The relatively small number of patients examined in our study precludes generalizations regarding safety and the incidence of rare adverse effects. Further randomized, prospective studies conducted in the ED with larger samples comparing ketofol to other common PSA agents could further document the safety, efficacy, and effectiveness of the ketamine and propofol combination for PSA in the ED setting.
Because propofol (an opaque, milky liquid) is easily distinguishable from midazolam and fentanyl (clear liquids), true blinding to the nature of the study drugs was not possible. The study was performed in a single ED, and confirming the results will require a multicenter study. Finally, our ED is dedicated to adults, so the results of our study cannot be used for young children.

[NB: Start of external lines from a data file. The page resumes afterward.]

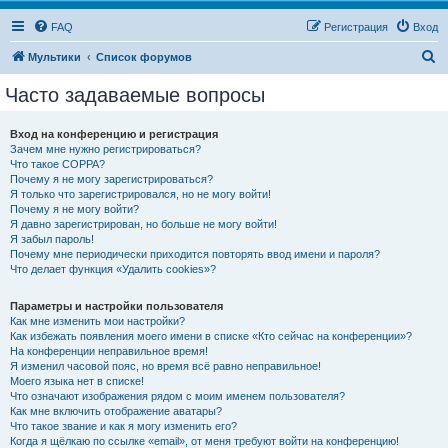
FAQ
Регистрация
Вход
П
Мультики
Список форумов
о
Часто задаваемые вопросы
и
с
Вход на конференцию и регистрация
Зачем мне нужно регистрироваться?
к
Что такое COPPA?
Почему я не могу зарегистрироваться?
Я только что зарегистрировался, но не могу войти!
Почему я не могу войти?
Я давно зарегистрирован, но больше не могу войти!
Я забыл пароль!
Почему мне периодически приходится повторять ввод имени и пароля?
Что делает функция «Удалить cookies»?
Параметры и настройки пользователя
Как мне изменить мои настройки?
Как избежать появления моего имени в списке «Кто сейчас на конференции»?
На конференции неправильное время!
Я изменил часовой пояс, но время всё равно неправильное!
Моего языка нет в списке!
Что означают изображения рядом с моим именем пользователя?
Как мне включить отображение аватары?
Что такое звание и как я могу изменить его?
Когда я щёлкаю по ссылке «email», от меня требуют войти на конференцию!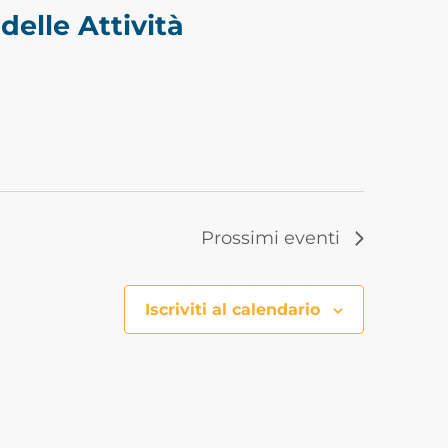
elle Attività
Prossimi eventi
Iscriviti al calendario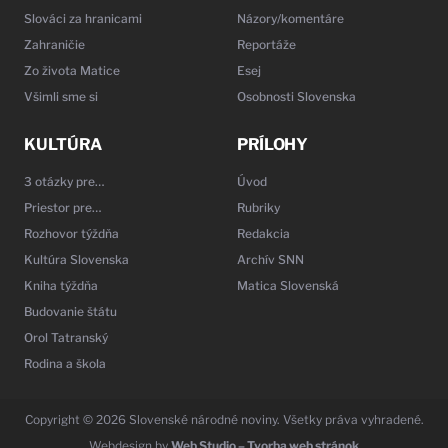
Slováci za hranicami
Názory/komentáre
Zahraničie
Reportáže
Zo života Matice
Esej
Všimli sme si
Osobnosti Slovenska
KULTÚRA
PRÍLOHY
3 otázky pre…
Úvod
Priestor pre…
Rubriky
Rozhovor týždňa
Redakcia
Kultúra Slovenska
Archív SNN
Kniha týždňa
Matica Slovenská
Budovanie štátu
Orol Tatranský
Rodina a škola
Copyright © 2026 Slovenské národné noviny. Všetky práva vyhradené.
Webdesign by
Web Studio – Tvorba web stránok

Coadministration of propofol and ketamine provided adequate sedation and analgesia for painful ED procedures with less oxygen desaturation than the combination of midazolam and fentanyl and a deeper level of sedation and analgesia according to the Ramsay score. As with all procedural sedation and analgesia regimens, adverse effects are possible, and thus, appropriate monitoring and the ability to intervene with cardiorespiratory support remain essential. Further randomized, prospective studies conducted in the ED with larger samples comparing ketofol to other common procedural sedation and analgesia agents could further document the safety, efficacy, and effectiveness of the ketamine and propofol combination in the ED setting.